Мы лежим рядом. В комнате душно, не только из-за заколоченных окон, но и от недосказанности между нами. Гранд только что проявил слабость, он попросил меня о помощи, и теперь мы оба об этом думаем. Нам обоим это не нравится. Александру — потому что он ненавидит зависимость от меня. Мне — потому что, когда я в прошлый раз сделала Гранда слабым, то заплатила очень высокую цену.

* * *

На следующее утро я проснулась от яркого света и хохота над головой.

По голосу узнала водителя, на нем лыжная маска.

— Быстро же вы помирились! А ты, Гранд, верен своей репутации. Того гляди сдохнешь, а к бабе лезть не забываешь!

Замечаю, что рука Александра лежит поперек моей груди. Сбрасываю ее, как скорпиона, и сажусь на постели.

Александр просыпается, хлопает глазами и… начинаются ожидаемые «разборки». Он матерится, выдвигает требования, выкрикивает жуткие и совершенно невыполнимые угрозы, учитывая, что он по-прежнему выглядит хуже среднестатистического мертвеца.

Гранд нарывается, и от этого мне страшно.

Но водитель не вступает в конфликт.

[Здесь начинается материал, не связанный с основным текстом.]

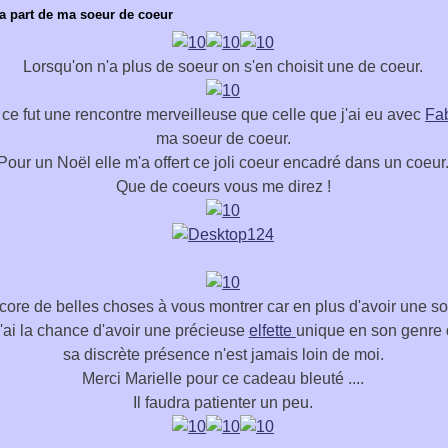
la part de ma soeur de coeur
Lorsqu'on n'a plus de soeur on s'en choisit une de coeur.
t ce fut une rencontre merveilleuse que celle que j'ai eu avec
Fa
ma soeur de coeur.
Pour un Noël elle m'a offert ce joli coeur encadré dans un coeur
Que de coeurs vous me direz !
ncore de belles choses à vous montrer car en plus d'avoir une s
j'ai la chance d'avoir une précieuse
elfette
unique en son genre 
sa discrète présence n'est jamais loin de moi.
Merci Marielle pour ce cadeau bleuté ....
Il faudra patienter un peu.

Не спуская глаз с Гранда, он достает телефон.

— Гранду лучше… — докладывает кому-то. — Матерится, орет… нет, не совсем… урод, конечно… но Алена его отмоет… — Водитель наклоняется к нам и командует: — Гранд, скажи что-нибудь! — Александр снова матерится и тянется за телефоном.

Водитель выходит в коридор, заканчивает разговор, потом заглядывает в комнату.

— Еду я оставил на подоконнике. Скоро к вам приедут гости. Алена, приведи Гранда в порядок!

Торопиться с едой я не стала. Приняла душ, надела высохшую одежду, потом вернулась в комнату.

— Гости придут ко мне, а не к тебе, — категорично заявил Александр. — Если скажешь хоть слово, придушу.

— Хоть сейчас души, потому что я собираюсь сказать много слов. Выскажу все, что думаю о похищении.

— Я запрещаю тебе встревать!

— Ты мне запрещаешь?? Знаешь что? Если у тебя вдруг появились силы на препирательства, то лучше оторви свою задницу от постели и займись чем-нибудь полезным. Например, отдери доски от окна, чтобы мы могли сбежать.